As Abraham Lincoln once famously said, don’t believe everything you read on the internet. You have to be savvy in the Information Age, and the garish katzenjammer of fake news, clickbait and “alternative facts” makes a battle out of separating the wheat from the chaff. I’m skeptical about a lot of things on the world wide web, and the idea of Russian bot accounts built in so-called troll farms sounded like just another conspiracy theory to me. That was until I saw Alex Gibney’s two-part docuseries Agents of Chaos, a brilliantly lucid deepdive into the Russian interference in the 2016 U.S. Presidential Election.
A long time in the making
The prolific filmmaker has made great films about former Russian oligarchs (Citizen K), corrupt lobbyists (Casino Jack), and Wikileaks (We Steal Secrets). It was only a matter of time before his political interests would cross-pollinate and he would make such a documentary as Agents of Chaos. His clout as an esteemed filmmaker pulls in a host of fascinating contributors. They range from Margarita Simonyan, the editor-in-chief of the infamous state-sponsored Russian TV network RT, to ex-FBI Deputy Director Andrew McCabe, to John Podesta, former White House Chief of Staff.
The two episodes are distinct yet smoothly interwoven to paint the reality of collusion. The first episode is about the inception of the tactics used to establish Trump in the White House, including how the seed of Russian interference was planted in Ukraine, which infamously led to riots in 2014. We see how, during the crisis between the nations, there were fake videos created of fascist militant groups operating in Ukraine (naturally, conspiracy-site InfoWars fell for these dubious recordings). None of it feels too academic or hard to grasp and the profile of Yevgeny Prigozhin, Putin’s chef and head of a troll factory, is particularly eye-opening.

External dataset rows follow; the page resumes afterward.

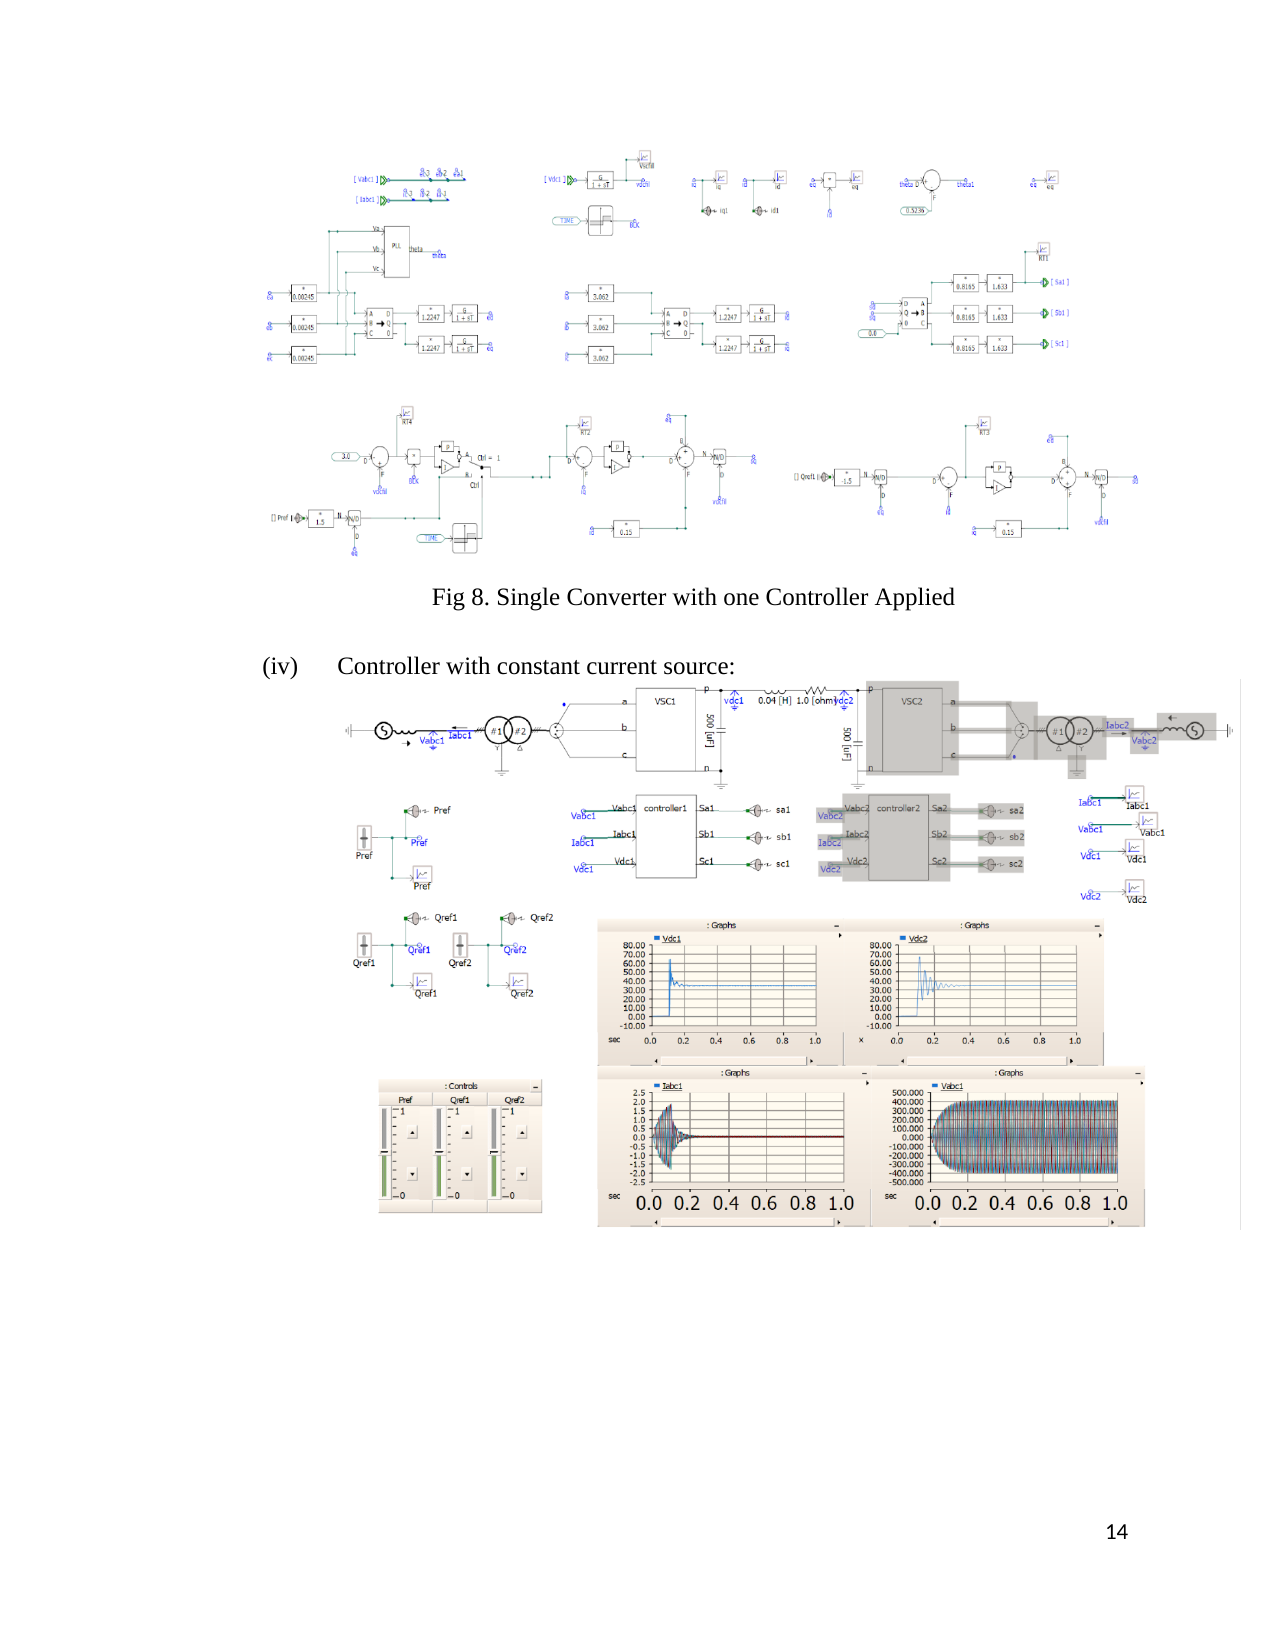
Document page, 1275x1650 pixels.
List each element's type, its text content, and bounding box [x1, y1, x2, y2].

picture [262, 147, 1140, 571]
picture [337, 679, 1241, 1230]
text Fig 8. Single Converter with one Controller Applied [262, 582, 1125, 611]
list Controller with constant current source: [262, 651, 1125, 679]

Camille Francois, a cybersecurity researcher, provides fascinating insight, speaking on the results of her study of a Russian troll farm called Internet Research Agency (a very intentional acronym). The first-hand footage of nerdy guys working overtime to pump out legions of fake profiles in an office in St. Petersburg is supplied by an investigative journalist who visited and recorded what otherwise looks like a typical corporate environment. A couple of professional trolls sit down with Gibney and explain how they were lured into what seemed like regular civil service jobs, with the true intentions masked until they were given specific directions.
Manipulating the masses
Francois affirms something we all may have suspected: it’s not just the racist, sexist, alt-right bots that exist, but there are also accounts made to exploit issues mattering to the left. A given example is a fake page about BLM, which would promote unsourced clickbait and fake news to essentially sow division. Regardless of what happens with these viral sensations, at the very least, just a moral panic is a victory at the troll farm. It’s terrifying just how easy it is for phony Facebook pages to manipulate the masses and create hate. This is also alluded to in the recent Netflix documentary The Social Dilemma, which is a great precursor to this film. Together, these films provide startling revelations about social media as a tool of global manipulation.

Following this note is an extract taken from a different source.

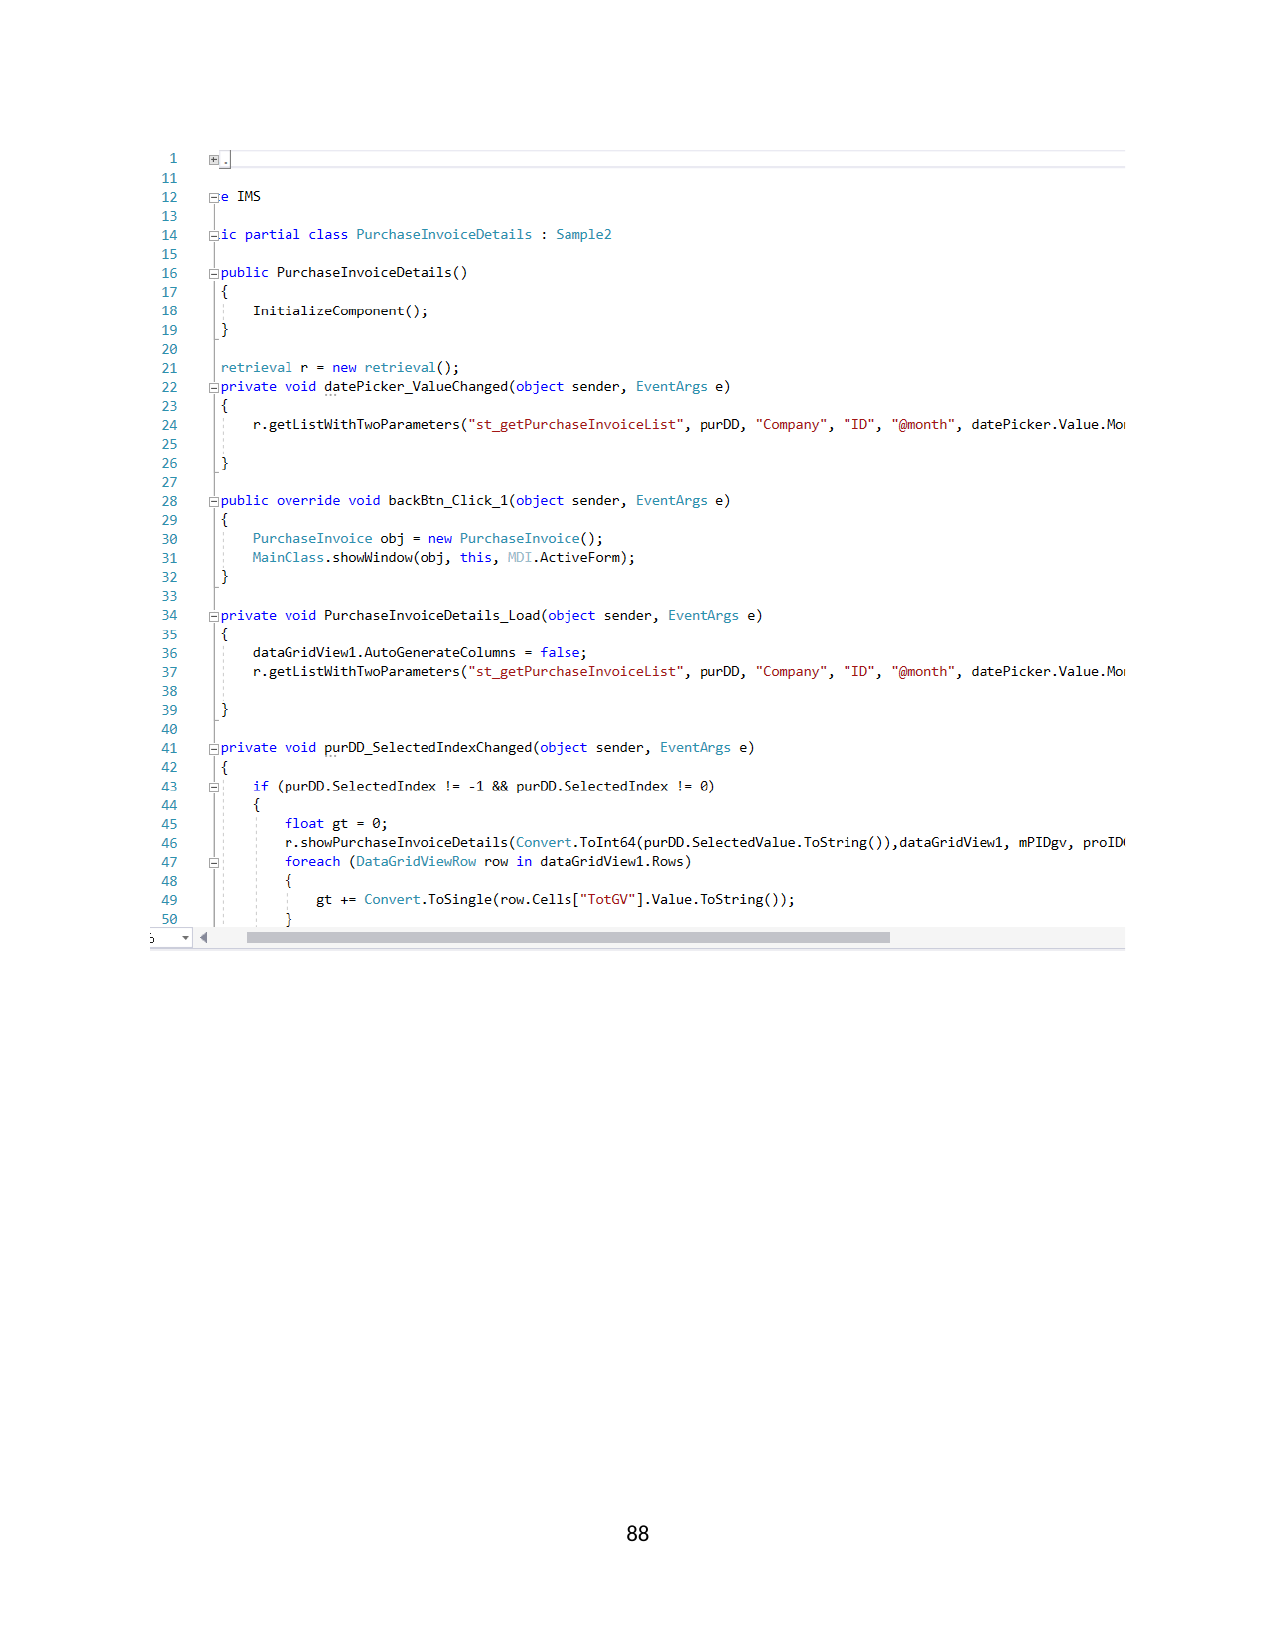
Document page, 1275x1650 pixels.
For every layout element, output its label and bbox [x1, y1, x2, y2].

picture [150, 150, 1125, 951]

Episode 2 is much more focused on the bureaucratic, examining the narrative entailing the key persons of interest in the FBI probe, including convicted lobbyist Paul Manafort, and is somewhat less absorbing because of the high exposure during the new cycle. As a result of being reported on so much, It’s a little bit less interesting than the revelations of the first episode, but still engaging thanks to the filmmaker’s accessible style and certainly provides clarity. Under Gibney’s guidance, it makes you feel like you’re learning in the class of your favourite college professor, who knows best how to hold your attention, ably elucidate on key points, and offer plenty of food for thought.

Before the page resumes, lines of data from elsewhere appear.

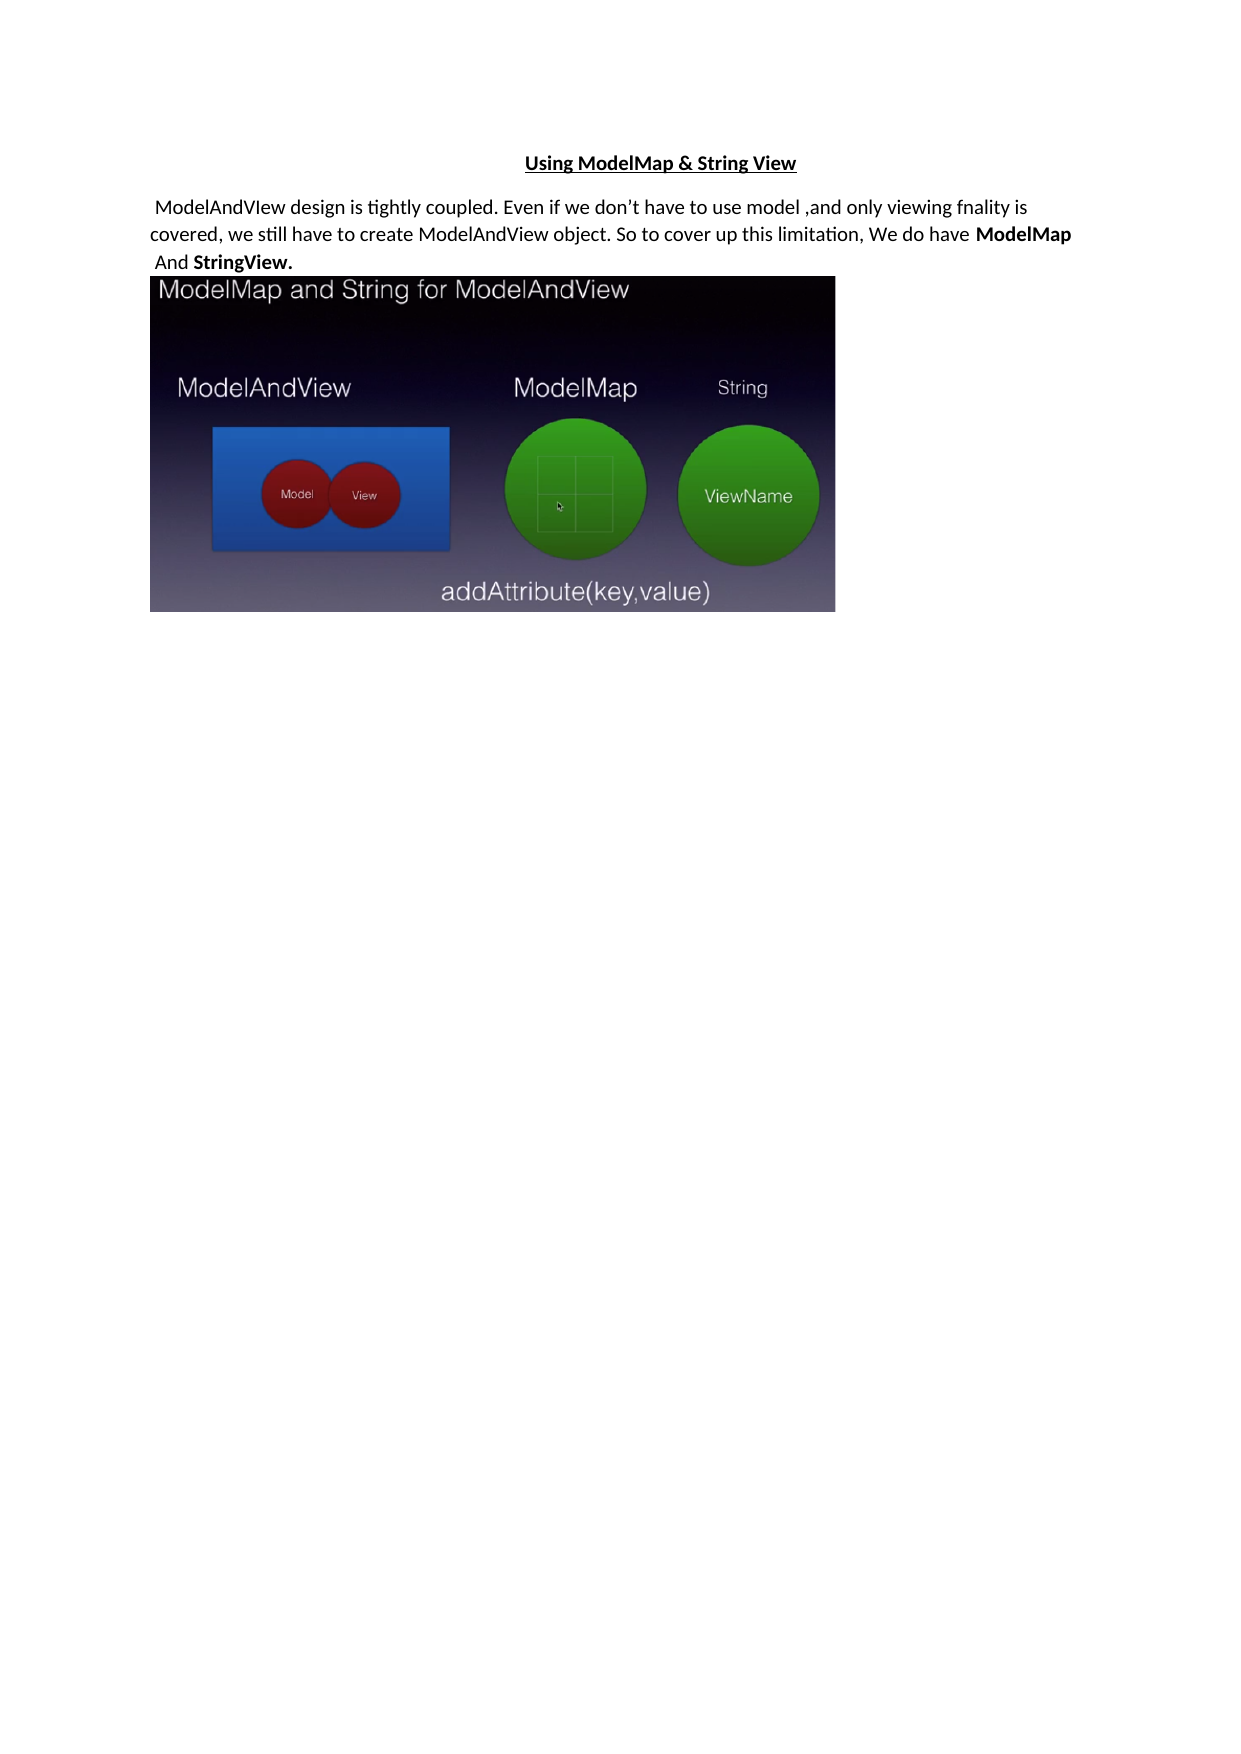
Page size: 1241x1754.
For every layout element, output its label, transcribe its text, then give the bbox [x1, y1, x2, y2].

text Using ModelMap & String View [450, 150, 1090, 175]
picture [150, 276, 836, 612]
text And StringView. [150, 249, 1090, 274]
text ModelAndVIew design is tightly coupled. Even if we don’t have to use model ,and only viewing fnality is covered, we still have to create ModelAndView object. So to cover up this limitation, We do have ModelMap [150, 194, 1090, 247]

Conclusion: Agents of Chaos
Agents of Chaos is an incredibly rich examination of the most pressing concern around the 2016 U.S. Presidential Election. One hopes that Gibney’s cinematic thesis helps to prevent democracy from being further undermined in 2020. Drawing on an abundance of primary source material and candid testimonies from a multitude of interviewees – one choice moment is a gleeful Simonyan saying “Of course Russians prefer Trump because Trump said he prefers Russians!” – Agents of Chaos disentangles the knotty web of US-Russia relations with a perspicuous structure.
Will you be tuning into watch Agents of Chaos? Let us know in the comments below.
Agents of Chaos will debut on HBO on the 23rd and 24th September 2020 and will be available to stream on HBO Max.